**Exercise requirements**
Convert the text lines of the records below into a Markdown table with the columns "Number" and "Text," giving each line its own numbered row and omitting blank lines. Leave the pictures out of the answer.

**Data provided**
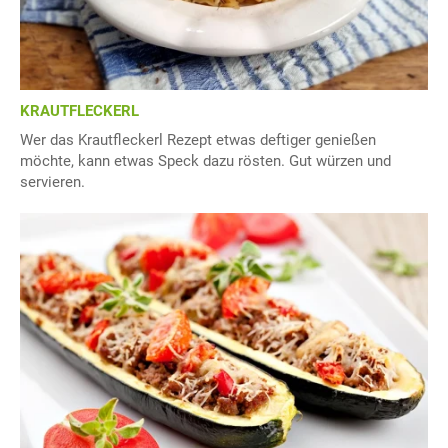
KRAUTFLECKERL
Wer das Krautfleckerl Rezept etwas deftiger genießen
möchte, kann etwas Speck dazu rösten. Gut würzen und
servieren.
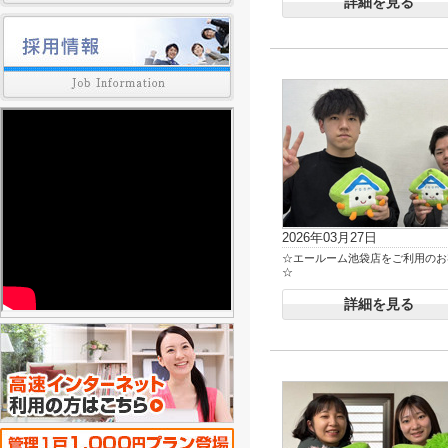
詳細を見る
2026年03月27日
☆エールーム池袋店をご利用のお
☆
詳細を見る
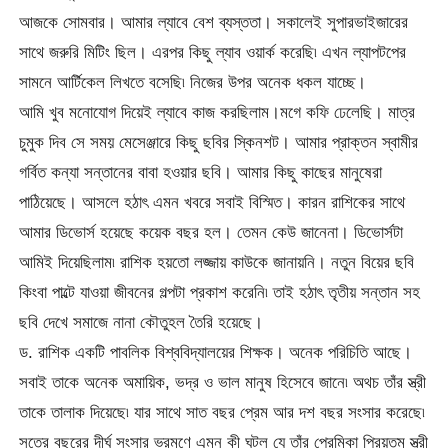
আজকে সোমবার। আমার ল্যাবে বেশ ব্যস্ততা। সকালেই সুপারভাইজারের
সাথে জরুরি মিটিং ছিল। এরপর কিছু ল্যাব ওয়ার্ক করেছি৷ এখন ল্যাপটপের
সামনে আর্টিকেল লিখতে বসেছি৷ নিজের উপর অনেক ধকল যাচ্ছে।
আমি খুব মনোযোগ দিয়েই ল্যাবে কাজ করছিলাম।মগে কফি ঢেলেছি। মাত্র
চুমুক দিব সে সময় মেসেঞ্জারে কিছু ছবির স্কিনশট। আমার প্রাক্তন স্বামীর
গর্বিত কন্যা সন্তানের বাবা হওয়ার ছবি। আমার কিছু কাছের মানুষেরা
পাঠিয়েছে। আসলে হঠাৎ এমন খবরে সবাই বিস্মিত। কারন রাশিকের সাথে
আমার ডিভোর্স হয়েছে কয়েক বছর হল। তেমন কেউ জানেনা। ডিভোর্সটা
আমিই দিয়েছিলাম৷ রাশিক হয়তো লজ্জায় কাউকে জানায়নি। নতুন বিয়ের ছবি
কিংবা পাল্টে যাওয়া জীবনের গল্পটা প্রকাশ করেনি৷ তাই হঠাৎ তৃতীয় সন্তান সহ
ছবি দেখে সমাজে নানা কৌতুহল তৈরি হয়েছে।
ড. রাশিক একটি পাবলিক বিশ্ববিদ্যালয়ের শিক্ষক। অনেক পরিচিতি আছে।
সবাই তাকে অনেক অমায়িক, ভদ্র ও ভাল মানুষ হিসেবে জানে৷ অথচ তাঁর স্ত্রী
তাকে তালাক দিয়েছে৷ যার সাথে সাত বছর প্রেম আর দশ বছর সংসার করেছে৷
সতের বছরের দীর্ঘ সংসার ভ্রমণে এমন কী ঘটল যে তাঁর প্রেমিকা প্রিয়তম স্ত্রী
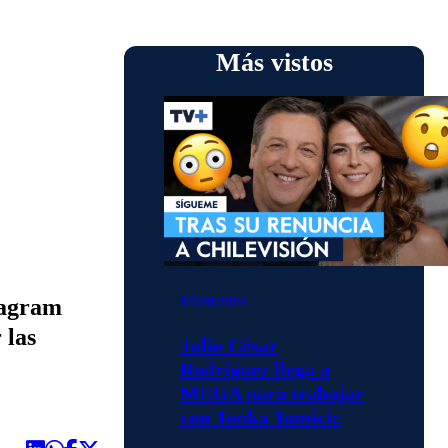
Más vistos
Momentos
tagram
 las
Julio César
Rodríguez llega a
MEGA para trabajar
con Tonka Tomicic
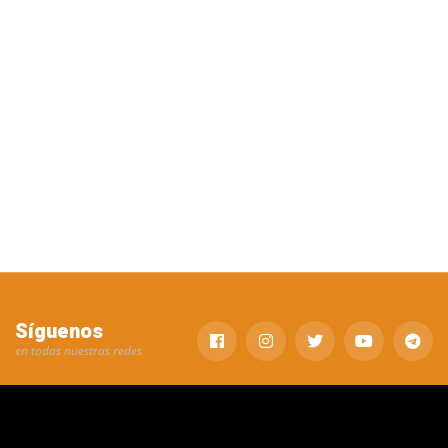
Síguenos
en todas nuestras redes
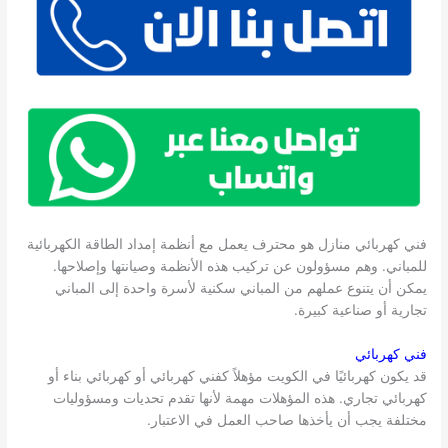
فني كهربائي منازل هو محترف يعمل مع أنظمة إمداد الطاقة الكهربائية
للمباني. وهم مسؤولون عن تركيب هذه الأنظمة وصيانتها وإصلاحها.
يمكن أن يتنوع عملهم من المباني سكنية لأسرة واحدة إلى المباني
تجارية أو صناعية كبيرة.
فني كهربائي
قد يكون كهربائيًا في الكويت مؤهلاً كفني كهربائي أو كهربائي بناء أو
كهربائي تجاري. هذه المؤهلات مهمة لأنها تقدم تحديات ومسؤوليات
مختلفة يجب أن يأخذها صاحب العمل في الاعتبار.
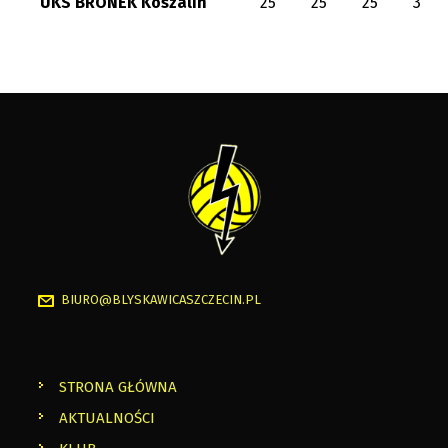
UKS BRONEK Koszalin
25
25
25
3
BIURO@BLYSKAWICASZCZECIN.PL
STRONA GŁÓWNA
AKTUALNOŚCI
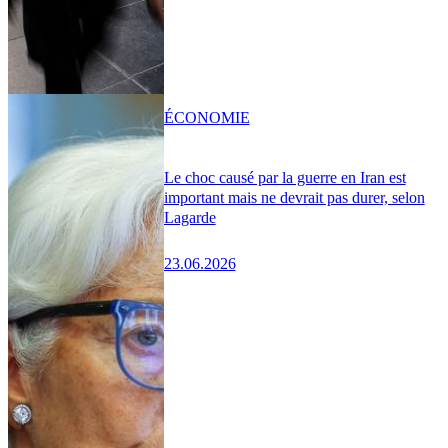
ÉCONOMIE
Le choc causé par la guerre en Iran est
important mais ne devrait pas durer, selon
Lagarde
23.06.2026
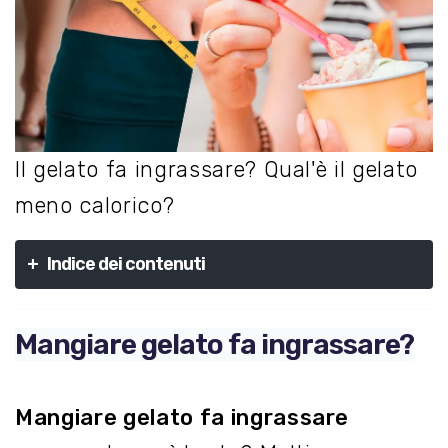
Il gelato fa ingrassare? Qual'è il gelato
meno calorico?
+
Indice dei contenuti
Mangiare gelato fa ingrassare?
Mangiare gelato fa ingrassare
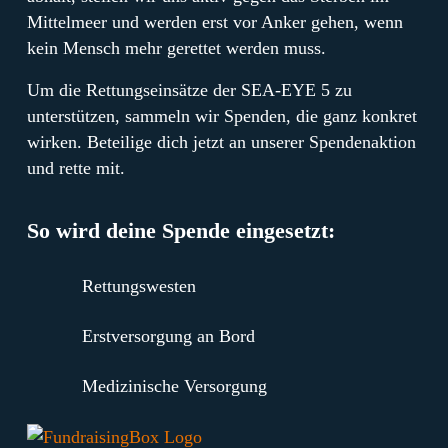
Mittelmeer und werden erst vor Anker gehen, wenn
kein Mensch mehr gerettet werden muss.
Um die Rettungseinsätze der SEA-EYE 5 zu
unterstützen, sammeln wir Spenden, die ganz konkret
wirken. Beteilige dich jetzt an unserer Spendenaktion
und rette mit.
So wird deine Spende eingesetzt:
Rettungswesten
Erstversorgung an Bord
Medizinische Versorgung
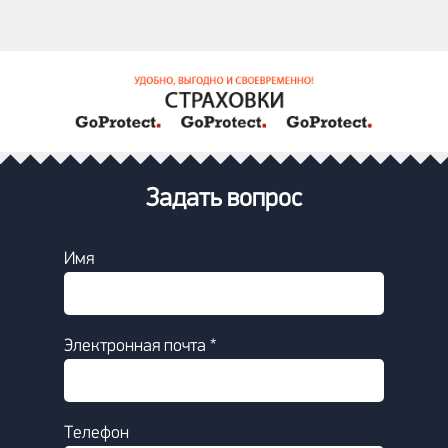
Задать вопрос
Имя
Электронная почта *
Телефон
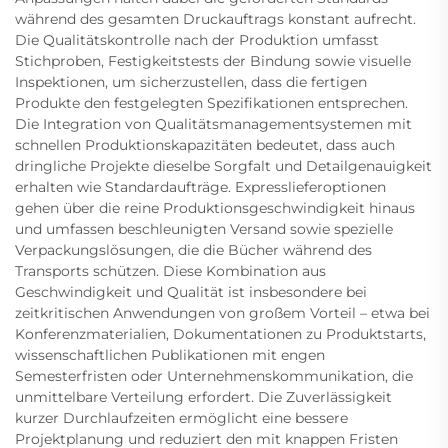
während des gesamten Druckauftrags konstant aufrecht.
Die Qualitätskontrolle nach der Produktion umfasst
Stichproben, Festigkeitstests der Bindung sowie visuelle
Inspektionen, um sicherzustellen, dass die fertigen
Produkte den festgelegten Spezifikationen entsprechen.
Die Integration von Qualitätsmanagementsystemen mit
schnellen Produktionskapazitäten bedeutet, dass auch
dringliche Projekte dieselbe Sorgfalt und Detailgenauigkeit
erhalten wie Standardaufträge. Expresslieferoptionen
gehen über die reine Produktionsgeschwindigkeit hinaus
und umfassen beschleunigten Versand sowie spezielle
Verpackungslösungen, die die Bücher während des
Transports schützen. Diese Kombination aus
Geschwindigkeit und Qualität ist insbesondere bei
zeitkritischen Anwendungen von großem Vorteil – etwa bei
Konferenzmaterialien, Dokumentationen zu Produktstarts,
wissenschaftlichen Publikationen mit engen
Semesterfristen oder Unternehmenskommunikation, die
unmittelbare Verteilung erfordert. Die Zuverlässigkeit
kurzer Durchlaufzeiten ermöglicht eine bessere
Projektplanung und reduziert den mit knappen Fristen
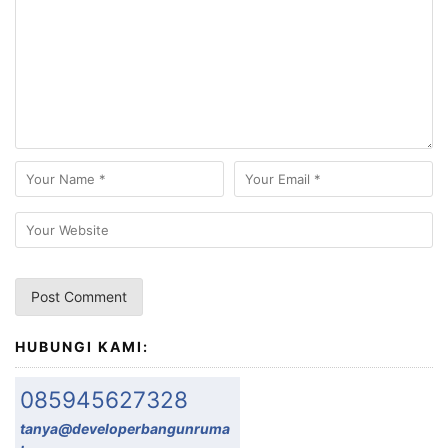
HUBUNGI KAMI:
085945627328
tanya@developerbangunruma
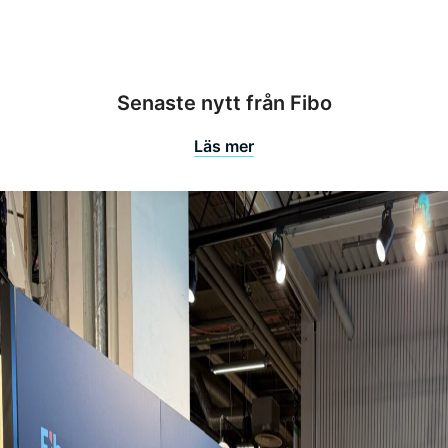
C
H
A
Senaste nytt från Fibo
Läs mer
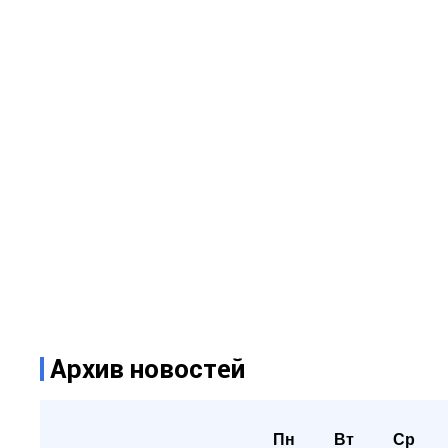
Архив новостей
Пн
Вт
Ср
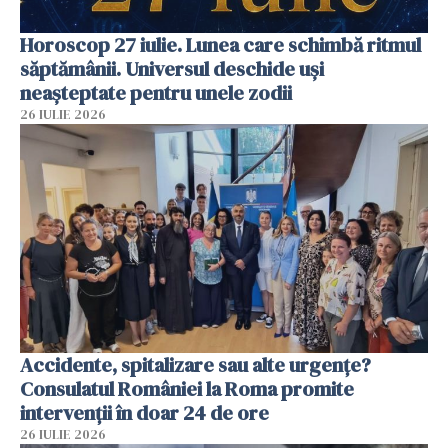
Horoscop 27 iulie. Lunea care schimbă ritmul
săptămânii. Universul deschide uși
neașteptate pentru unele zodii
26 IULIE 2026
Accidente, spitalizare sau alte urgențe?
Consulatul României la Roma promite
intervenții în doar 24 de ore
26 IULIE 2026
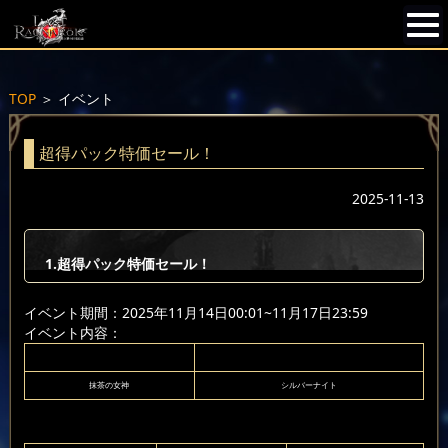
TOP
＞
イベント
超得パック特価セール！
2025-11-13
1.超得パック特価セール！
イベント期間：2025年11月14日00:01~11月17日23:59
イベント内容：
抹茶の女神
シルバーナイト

**Completed exercise**
| Number | Text |
|---|---|
| 1 | KRAUTFLECKERL |
| 2 | Wer das Krautfleckerl Rezept etwas deftiger genießen |
| 3 | möchte, kann etwas Speck dazu rösten. Gut würzen und |
| 4 | servieren. |
| 5 | 詳細を見る |
| 6 | 2026年03月27日 |
| 7 | ☆エールーム池袋店をご利用のお |
| 8 | ☆ |
| 9 | 詳細を見る |
| 10 | আজকে সোমবার। আমার ল্যাবে বেশ ব্যস্ততা। সকালেই সুপারভাইজারের |
| 11 | সাথে জরুরি মিটিং ছিল। এরপর কিছু ল্যাব ওয়ার্ক করেছি৷ এখন ল্যাপটপের |
| 12 | সামনে আর্টিকেল লিখতে বসেছি৷ নিজের উপর অনেক ধকল যাচ্ছে। |
| 13 | আমি খুব মনোযোগ দিয়েই ল্যাবে কাজ করছিলাম।মগে কফি ঢেলেছি। মাত্র |
| 14 | চুমুক দিব সে সময় মেসেঞ্জারে কিছু ছবির স্কিনশট। আমার প্রাক্তন স্বামীর |
| 15 | গর্বিত কন্যা সন্তানের বাবা হওয়ার ছবি। আমার কিছু কাছের মানুষেরা |
| 16 | পাঠিয়েছে। আসলে হঠাৎ এমন খবরে সবাই বিস্মিত। কারন রাশিকের সাথে |
| 17 | আমার ডিভোর্স হয়েছে কয়েক বছর হল। তেমন কেউ জানেনা। ডিভোর্সটা |
| 18 | আমিই দিয়েছিলাম৷ রাশিক হয়তো লজ্জায় কাউকে জানায়নি। নতুন বিয়ের ছবি |
| 19 | কিংবা পাল্টে যাওয়া জীবনের গল্পটা প্রকাশ করেনি৷ তাই হঠাৎ তৃতীয় সন্তান সহ |
| 20 | ছবি দেখে সমাজে নানা কৌতুহল তৈরি হয়েছে। |
| 21 | ড. রাশিক একটি পাবলিক বিশ্ববিদ্যালয়ের শিক্ষক। অনেক পরিচিতি আছে। |
| 22 | সবাই তাকে অনেক অমায়িক, ভদ্র ও ভাল মানুষ হিসেবে জানে৷ অথচ তাঁর স্ত্রী |
| 23 | তাকে তালাক দিয়েছে৷ যার সাথে সাত বছর প্রেম আর দশ বছর সংসার করেছে৷ |
| 24 | সতের বছরের দীর্ঘ সংসার ভ্রমণে এমন কী ঘটল যে তাঁর প্রেমিকা প্রিয়তম স্ত্রী |
| 25 | Más vistos |
| 26 | Momentos |
| 27 | tagram |
| 28 |  las |
| 29 | Julio César |
| 30 | Rodríguez llega a |
| 31 | MEGA para trabajar |
| 32 | con Tonka Tomicic |
| 33 | Síguenos |
| 34 | en todas nuestras redes |
| 35 | فني كهربائي منازل هو محترف يعمل مع أنظمة إمداد الطاقة الكهربائية |
| 36 | للمباني. وهم مسؤولون عن تركيب هذه الأنظمة وصيانتها وإصلاحها. |
| 37 | يمكن أن يتنوع عملهم من المباني سكنية لأسرة واحدة إلى المباني |
| 38 | تجارية أو صناعية كبيرة. |
| 39 | فني كهربائي |
| 40 | قد يكون كهربائيًا في الكويت مؤهلاً كفني كهربائي أو كهربائي بناء أو |
| 41 | كهربائي تجاري. هذه المؤهلات مهمة لأنها تقدم تحديات ومسؤوليات |
| 42 | مختلفة يجب أن يأخذها صاحب العمل في الاعتبار. |
| 43 | UKS BRONEK Koszalin |
| 44 | 25 |
| 45 | 25 |
| 46 | 25 |
| 47 | 3 |
| 48 | BIURO@BLYSKAWICASZCZECIN.PL |
| 49 | STRONA GŁÓWNA |
| 50 | AKTUALNOŚCI |
| 51 | ÉCONOMIE |
| 52 | Le choc causé par la guerre en Iran est |
| 53 | important mais ne devrait pas durer, selon |
| 54 | Lagarde |
| 55 | 23.06.2026 |
| 56 | Il gelato fa ingrassare? Qual'è il gelato |
| 57 | meno calorico? |
| 58 | + |
| 59 | Indice dei contenuti |
| 60 | Mangiare gelato fa ingrassare? |
| 61 | Mangiare gelato fa ingrassare |
| 62 | Mittelmeer und werden erst vor Anker gehen, wenn |
| 63 | kein Mensch mehr gerettet werden muss. |
| 64 | Um die Rettungseinsätze der SEA-EYE 5 zu |
| 65 | unterstützen, sammeln wir Spenden, die ganz konkret |
| 66 | wirken. Beteilige dich jetzt an unserer Spendenaktion |
| 67 | und rette mit. |
| 68 | So wird deine Spende eingesetzt: |
| 69 | Rettungswesten |
| 70 | Erstversorgung an Bord |
| 71 | Medizinische Versorgung |
| 72 | Задать вопрос |
| 73 | Имя |
| 74 | Электронная почта * |
| 75 | Телефон |
| 76 | während des gesamten Druckauftrags konstant aufrecht. |
| 77 | Die Qualitätskontrolle nach der Produktion umfasst |
| 78 | Stichproben, Festigkeitstests der Bindung sowie visuelle |
| 79 | Inspektionen, um sicherzustellen, dass die fertigen |
| 80 | Produkte den festgelegten Spezifikationen entsprechen. |
| 81 | Die Integration von Qualitätsmanagementsystemen mit |
| 82 | schnellen Produktionskapazitäten bedeutet, dass auch |
| 83 | dringliche Projekte dieselbe Sorgfalt und Detailgenauigkeit |
| 84 | erhalten wie Standardaufträge. Expresslieferoptionen |
| 85 | gehen über die reine Produktionsgeschwindigkeit hinaus |
| 86 | und umfassen beschleunigten Versand sowie spezielle |
| 87 | Verpackungslösungen, die die Bücher während des |
| 88 | Transports schützen. Diese Kombination aus |
| 89 | Geschwindigkeit und Qualität ist insbesondere bei |
| 90 | zeitkritischen Anwendungen von großem Vorteil – etwa bei |
| 91 | Konferenzmaterialien, Dokumentationen zu Produktstarts, |
| 92 | wissenschaftlichen Publikationen mit engen |
| 93 | Semesterfristen oder Unternehmenskommunikation, die |
| 94 | unmittelbare Verteilung erfordert. Die Zuverlässigkeit |
| 95 | kurzer Durchlaufzeiten ermöglicht eine bessere |
| 96 | Projektplanung und reduziert den mit knappen Fristen |
| 97 | HUBUNGI KAMI: |
| 98 | 085945627328 |
| 99 | tanya@developerbangunruma |
| 100 | C |
| 101 | H |
| 102 | A |
| 103 | Senaste nytt från Fibo |
| 104 | Läs mer |
| 105 | Архив новостей |
| 106 | Пн |
| 107 | Вт |
| 108 | Ср |
| 109 | Horoscop 27 iulie. Lunea care schimbă ritmul |
| 110 | săptămânii. Universul deschide uși |
| 111 | neașteptate pentru unele zodii |
| 112 | 26 IULIE 2026 |
| 113 | Accidente, spitalizare sau alte urgențe? |
| 114 | Consulatul României la Roma promite |
| 115 | intervenții în doar 24 de ore |
| 116 | 26 IULIE 2026 |
| 117 | TOP |
| 118 | ＞ |
| 119 | イベント |
| 120 | 超得パック特価セール！ |
| 121 | 2025-11-13 |
| 122 | 1.超得パック特価セール！ |
| 123 | イベント期間：2025年11月14日00:01~11月17日23:59 |
| 124 | イベント内容： |
| 125 | 抹茶の女神 |
| 126 | シルバーナイト |